Dipendenti della sanità sulle barricate

Sit-in Ats Cagliari su salari e turni, disagi anche per pazienti

"Protesto per una sanità migliore". È la scritta sulla pettorina arancione indossata da decine di dipendenti dell'Azienda della tutela della salute. Oltre duecento lavoratori si sono presentati con bandiere e fischietti davanti alla sede regionale dell'Ats per chiedere un cambio di rotta nel rapporto tra azienda e dipendenti su salari e turni. Anche perché, questo il messaggio lanciato durante il sit-in, la situazione si ripercuote sulle corsie e quindi sui pazienti. "Stiamo lavorando in condizioni disumane", ha detto dal palco un dipendente. Sindacati d'accordo. "Stiamo chiedendo un impegno concreto - ha detto Nicola Cabras della Cgil - se non ci dovessero essere risposte, siamo pronti ad andare avanti con la proclamazione dello stato di agitazione".

Insomma, prove tecniche di sciopero. "Vengano a lavorare al posto nostro - ha detto un'infermiera - per vedere cosa succede in corsia". Uno dei problemi sollevati da sindacati e lavoratori è quello della carenza di personale. E con quota 100 la situazione rischia di peggiorare. "Sarebbe opportuno lo smantellamento dell'Ats - spiega Alessandro Floris della Cisl - perché il territorio ne sta risentendo troppo. Questo è solo l'inizio. Le risposte? Ci vuole la volontà di cambiare le cose". E diventa battaglia anche su ore e straordinari: "Gli organici - ribadisce Massimo Marceddu della Uil - sono allo stremo".

Ad assistere all'assemblea anche un gruppo di consiglieri regionali: tra loro Massimo Zedda, Francesco Agus e Maria Laura Orrù dei Progressiti. Una delegazione di rappresentanti sindacali è stata ricevuta dal commissario dell'Ats Giorgio Steri. Lunghissima la lista di richieste: "Vogliamo cambiamenti positivi - si legge in un volantino - e lavorare sereni, vogliamo il ritiro degli atti unilaterali che riguardano le nostre condizioni di lavoro e la produttività 2018 e 2019". Chieste anche nuove assunzioni e la stabilizzazione dei precari.

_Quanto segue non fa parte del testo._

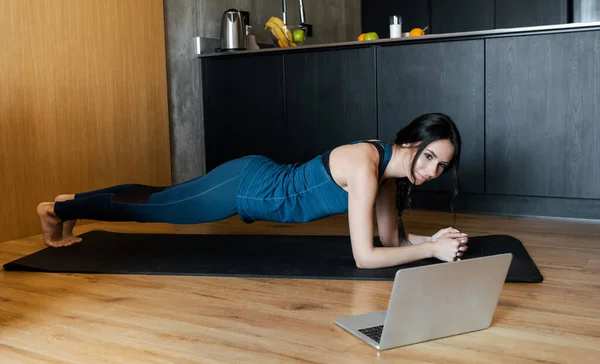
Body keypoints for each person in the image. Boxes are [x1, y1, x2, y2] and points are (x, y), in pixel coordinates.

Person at [36, 112, 468, 269]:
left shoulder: (387, 176)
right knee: (156, 207)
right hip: (244, 187)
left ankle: (71, 204)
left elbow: (391, 241)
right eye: (429, 156)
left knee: (158, 195)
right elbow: (365, 257)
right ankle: (58, 209)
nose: (432, 171)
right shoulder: (365, 165)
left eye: (441, 165)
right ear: (411, 143)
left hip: (256, 180)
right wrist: (429, 252)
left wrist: (433, 241)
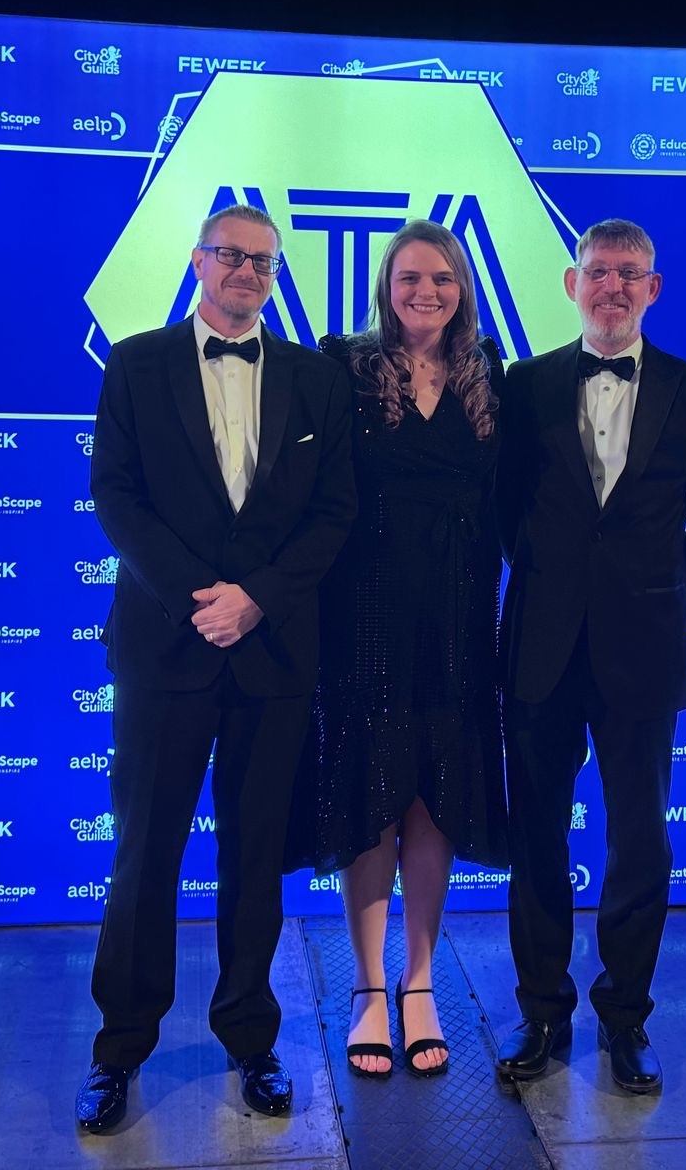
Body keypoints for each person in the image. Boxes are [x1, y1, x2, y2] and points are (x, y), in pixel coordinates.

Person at [76, 204, 356, 1135]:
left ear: (275, 276)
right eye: (230, 256)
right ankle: (119, 1049)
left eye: (262, 262)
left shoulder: (317, 380)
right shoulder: (137, 363)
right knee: (145, 854)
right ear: (199, 262)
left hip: (273, 657)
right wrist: (208, 597)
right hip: (167, 648)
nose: (245, 272)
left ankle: (250, 1037)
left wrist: (258, 600)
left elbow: (334, 513)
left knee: (254, 858)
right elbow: (115, 495)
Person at [492, 218, 686, 1095]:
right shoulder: (522, 387)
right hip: (541, 651)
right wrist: (557, 588)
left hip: (644, 650)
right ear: (572, 283)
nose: (614, 287)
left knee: (640, 842)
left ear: (654, 289)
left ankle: (625, 1016)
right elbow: (503, 512)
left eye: (631, 274)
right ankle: (541, 1010)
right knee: (536, 840)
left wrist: (658, 594)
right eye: (600, 272)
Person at [289, 220, 510, 1078]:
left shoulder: (493, 380)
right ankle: (368, 990)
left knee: (435, 793)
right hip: (364, 615)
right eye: (411, 277)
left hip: (458, 619)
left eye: (443, 278)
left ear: (463, 288)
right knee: (371, 792)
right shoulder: (340, 367)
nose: (427, 291)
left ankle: (421, 983)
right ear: (386, 284)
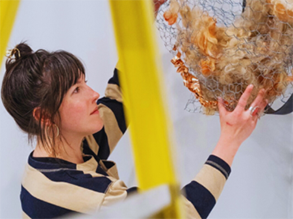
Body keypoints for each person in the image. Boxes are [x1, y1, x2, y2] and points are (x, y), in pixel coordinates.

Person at [1, 3, 267, 219]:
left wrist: (144, 19)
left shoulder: (68, 147)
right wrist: (230, 140)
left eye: (84, 82)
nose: (93, 94)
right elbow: (179, 215)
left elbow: (120, 97)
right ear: (45, 117)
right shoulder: (76, 192)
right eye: (76, 91)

ACCORDO RAGGIUNTO. Accordo trovato tra i sindacati e l'Ats Sardegna su alcuni punti della vertenza che ha portato i lavoratori in piazza. In particolare, è stata siglata un'intesa sulla determinazione dei criteri per l'attribuzione dei premi legati alle performance (la vecchia produttività) per l'anno 2018. Il totale è diviso in due quote. Il 95% sarà attribuito in base a delle specifiche tabelle con il raggiungimento di risultati e obiettivi. Il 5% di premio, 282.400 euro, sarà gestito e messo a disposizione dalla direzione aziendale per incentivare progetti e attività su cambiamento organizzativo e sicurezza. I premi vanno a lavoratori a tempo determinato e indeterminato. La trattativa andava avanti dal novembre 2018. Tutti i punti - fa sapere l'azienda - sono stati condivisi nel rispetto delle normative vigenti e con la volontà di valorizzare il personale del ruolo tecnico, amministrativo e sanitario della stessa Ats.